Da qui la decisione di costituire un comando specifico per l'Africa. Per controllare questa e altre aree strategiche, come il Corno d'Africa all'imboccatura del Mar Rosso (dove, a Gibuti, è stazionata una task force statunitense), il Pentagono ha addestrato, nel quadro del programma Acota, 45.000 soldati africani e formato 3.200 istruttori africani. Tale compito sarà ora portato avanti dal Comando Africa, che farà ancor più leva sulle élite militari per portare il maggior numero possibile di paesi africani nella sfera d'influenza statunitense. La nascita del Comando Africa ha notevoli implicazioni anche per il nostro paese, in quanto l'AfriCom (il cui quartier generale resta per ora a Stoccarda) sarà supportato dai comandi e dalle basi statunitensi in Italia. Lo conferma il fatto che il 4 ottobre, appena tre giorni dopo la nascita dell'AfriCom, arriverà in Sudafrica il gruppo d'attacco della portaerei Theodore Roosevelt, con a bordo 7.000 uomini, inviato dal comando delle forze navali Usa in Europa, il cui quartier generale è a Napoli. E' prevedibile anche che la 17a forza aerea Usa, riattivata il 22 settembre a Ramstein per essere messa a disposizione dell'AfriCom, opererà non dalla base tedesca, ma da basi in Italia, come Aviano e Sigonella.
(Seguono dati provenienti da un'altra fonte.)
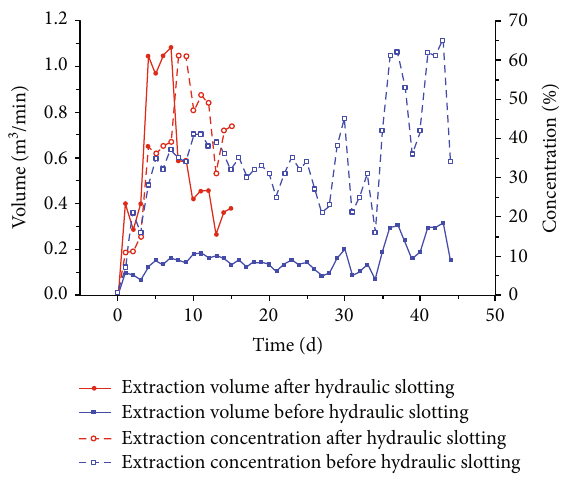
Figure 7: Gas extraction vs. time.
Si può ugualmente prevedere che i materiali necessari all'AfriCom saranno forniti dalla base Usa di Camp Darby. Particolarmente importante sarà il ruolo della base aeronavale di Sigonella: qui, dal 2003, opera la Joint Task Force Aztec Silence, la forza speciale che conduce in Africa missioni di intelligence e sorveglianza e operazioni segrete nel quadro della «guerra globale al terrorismo». Non mancano però le opere di bene: militari statunitensi sono andati lo scorso luglio da Aviano fino in Mali, ufficialmente per portare vestiti, scarpe e giocattoli a un orfanotrofio di Bamako.